Nevertheless, there are likely certain scenarios in which the Grad-armed Sea Baby could be useful. Especially if used in larger numbers, the drone boats could be at the very least effective nuisance raiders, prosecuting attacks on fixed coastal infrastructure.
Repeated kamikaze attacks by similar Ukrainian USVs confirm that these craft are by no means straightforward to defend against. At the same time, Russia has gotten much better at interdicting them early and keeping them from entering their harbors. The Grad adaptation would allow for standoff bombardment of these high-security areas, even if the results of those barrages are very inconsistent, if not largely symbolic. But doing so begs the question if possibly wasting these USVs, which are said to cost hundreds of thousands of dollars each, on such acts is worth it?
There have been other recent efforts to provide new capabilities to the Sea Baby. Earlier this month, it became clear that Ukraine has begun arming the USVs with heat-seeking air-to-air missiles. The adaptation seems to have been made to provide the drone boats with protection, and some deterrence value, against the Russian aircraft that are increasingly being used to counter them. As with the Grad rocket modification, there remain questions about how these newly added weapons are intended to work and just how practical the arrangement is.

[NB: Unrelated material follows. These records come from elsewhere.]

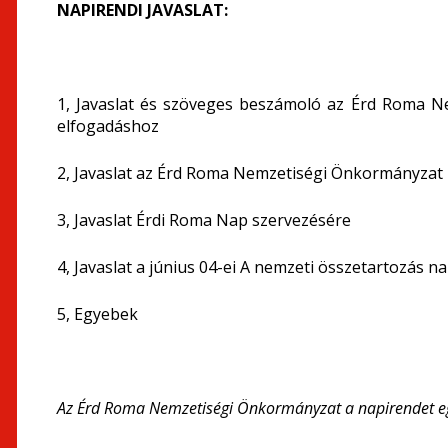
NAPIRENDI JAVASLAT:
1, Javaslat és szöveges beszámoló az Érd Roma 
elfogadáshoz
2, Javaslat az Érd Roma Nemzetiségi Önkormányzat 2
3, Javaslat Érdi Roma Nap szervezésére
4, Javaslat a június 04-ei A nemzeti összetartozás 
5, Egyebek
Az Érd Roma Nemzetiségi Önkormányzat a napirendet eg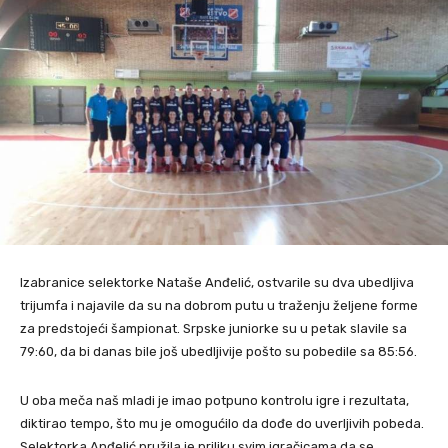
Izabranice selektorke Nataše Anđelić, ostvarile su dva ubedljiva
trijumfa i najavile da su na dobrom putu u traženju željene forme
za predstojeći šampionat. Srpske juniorke su u petak slavile sa
79:60, da bi danas bile još ubedljivije pošto su pobedile sa 85:56.
U oba meča naš mladi je imao potpuno kontrolu igre i rezultata,
diktirao tempo, što mu je omogućilo da dođe do uverljivih pobeda.
Selektorka Anđelić pružila je priliku svim igračicama da se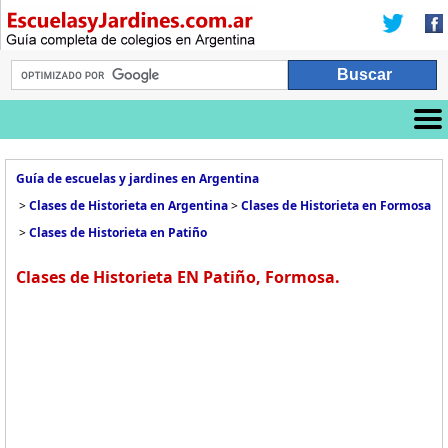
Guía de escuelas y jardines en Argentina
>
Clases de Historieta en Argentina
>
Clases de Historieta en Formosa
>
Clases de Historieta en Patiño
Clases de Historieta EN Patiño, Formosa.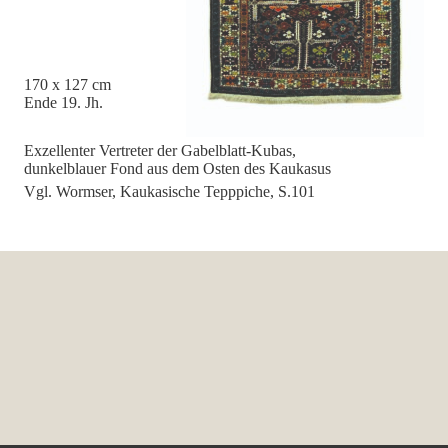
170 x 127 cm
Ende 19. Jh.
Exzellenter Vertreter der Gabelblatt-Kubas,
dunkelblauer Fond aus dem Osten des Kaukasus
Vgl. Wormser, Kaukasische Tepppiche, S.101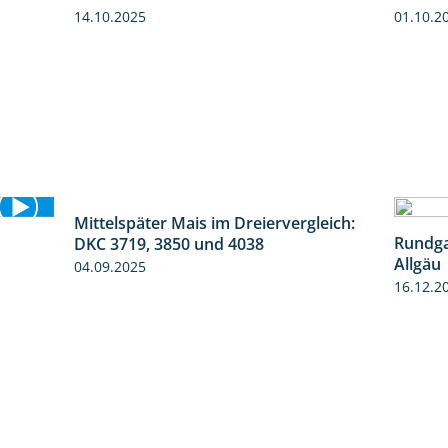
14.10.2025
01.10.2
Mittelspäter Mais im Dreiervergleich:
1:41
Rundga
DKC 3719, 3850 und 4038
9:58
Allgäu
04.09.2025
16.12.2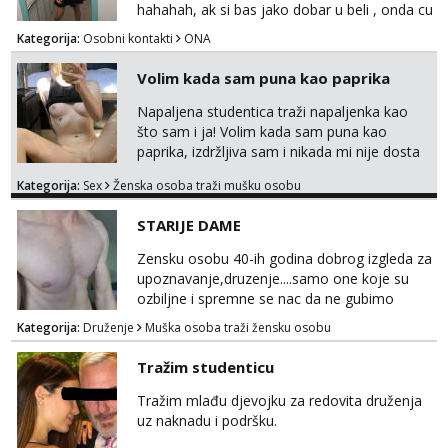
paro...
hahahah, ak si bas jako dobar u beli , onda cu
razmislit za dalje Klikni na link ispod i nadji me
Kategorija:
Osobni kontakti
ONA
tamo, cekam te!
Volim kada sam puna kao paprika
Napaljena studentica traži napaljenka kao
što sam i ja! Volim kada sam puna kao
paprika, izdržljiva sam i nikada mi nije dosta
seksa. Volim grubi seks i više puta dnevno
Kategorija:
Sex
Ženska osoba traži mušku osobu
bilo kad i bilo gdje zato se javi što prije da
me isprobaš Klikni na link ispod i nadji me
STARIJE DAME
tamo, cekam te!
Zensku osobu 40-ih godina dobrog izgleda za
upoznavanje,druzenje....samo one koje su
ozbiljne i spremne se nac da ne gubimo
vrijeme!
Kategorija:
Druženje
Muška osoba traži žensku osobu
Tražim studenticu
Tražim mlađu djevojku za redovita druženja
uz naknadu i podršku.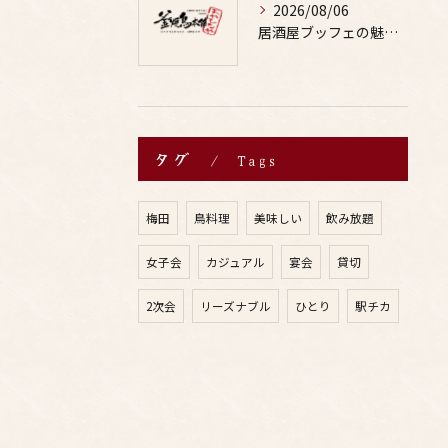
2026/08/06
居酒屋ブッフェの魅力と鶏料理や焼鳥に合うお酒の楽しみ方ガイド
タグ
Tags
梅田
鳥料理
美味しい
飲み放題
女子会
カジュアル
宴会
貸切
2次会
リーズナブル
ひとり
駅チカ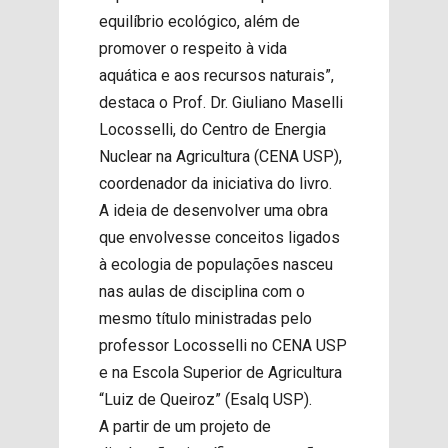
equilíbrio ecológico, além de
promover o respeito à vida
aquática e aos recursos naturais”,
destaca o Prof. Dr. Giuliano Maselli
Locosselli, do Centro de Energia
Nuclear na Agricultura (CENA USP),
coordenador da iniciativa do livro.
A ideia de desenvolver uma obra
que envolvesse conceitos ligados
à ecologia de populações nasceu
nas aulas de disciplina com o
mesmo título ministradas pelo
professor Locosselli no CENA USP
e na Escola Superior de Agricultura
“Luiz de Queiroz” (Esalq USP).
A partir de um projeto de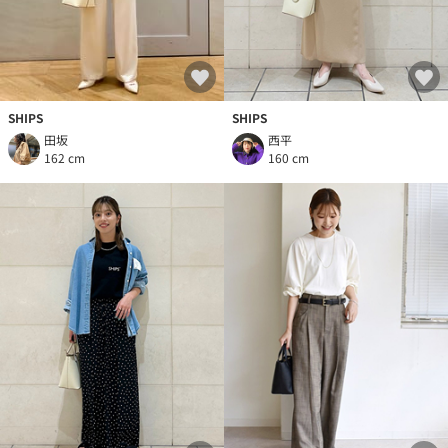
SHIPS
SHIPS
田坂
西平
162 cm
160 cm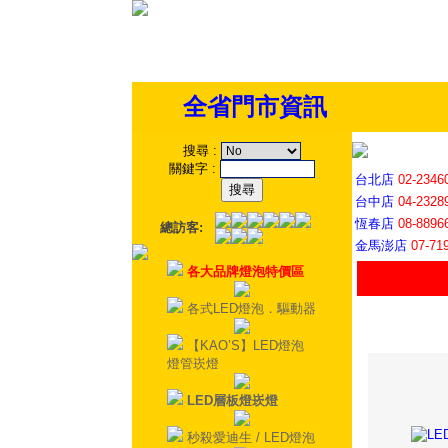
全省門市資訊
搜尋
:
關鍵字
:
台北店
02-2346
台中店
04-2328
恆春店
08-8896
總訪客:
金馬澎店
07-71
各大品牌燈泡特價區
各式LED燈泡．驅動器
【KAO’S】LED燈泡
燈管崁燈
LED層板燈崁燈
秒殺愛迪生 / LED燈泡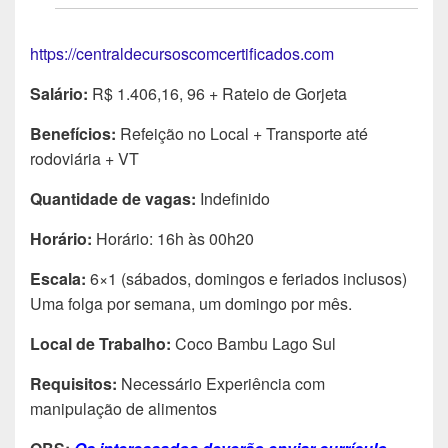
https://centraldecursoscomcertificados.com
Salário:
R$ 1.406,16, 96 + Rateio de Gorjeta
Benefícios:
Refeição no Local + Transporte até
rodoviária + VT
Quantidade de vagas:
Indefinido
Horário:
Horário: 16h às 00h20
Escala:
6×1 (sábados, domingos e feriados inclusos)
Uma folga por semana, um domingo por mês.
Local de Trabalho:
Coco Bambu Lago Sul
Requisitos:
Necessário Experiência com
manipulação de alimentos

Since the first confirmed use of the Sea Baby in combat, during an SBU attack on the Kerch Bridge in July last year, the drone boats have been implicated in a string of other operations, primarily kamikaze attacks on vessels operated by the Russian Black Sea Fleet.
For now, the combat effectiveness of the Grad-armed Sea Baby remains unconfirmed — as does the effectiveness of the modification fitted with adapted air-to-air missiles.
Both, however, fit in with broader Ukrainian plans to migrate the kinds of capabilities found on larger naval vessels and incorporate them on USVs.
“We want to break down a large warship into its functions — air defense, weapons, protection — and put these weapons on several drones,” an SBU brigadier general with the callsign “Hunter,” told the Ukrainian Pravda (UP) news outlet earlier this year. “Ukraine does not have the time or money to build large warships, but a swarm of drones, which will include anti-aircraft drones, kamikaze drones, drones with guns, and so on, can solve the issue of the fleet in a completely different way.”
Ukraine now seems to be increasingly putting that philosophy into action.
With no chance of fighting the Russian Navy on its own terms, Ukraine has adopted a much more asymmetric approach, with drone boats very much at the center. It remains to be seen how successful the concept of USVs as multi-purpose reusable platforms is, but at the very least it provides another threat — or range of threats — that the Russians will need to respond to with suitable countermeasures, something that they have struggled to do in the past.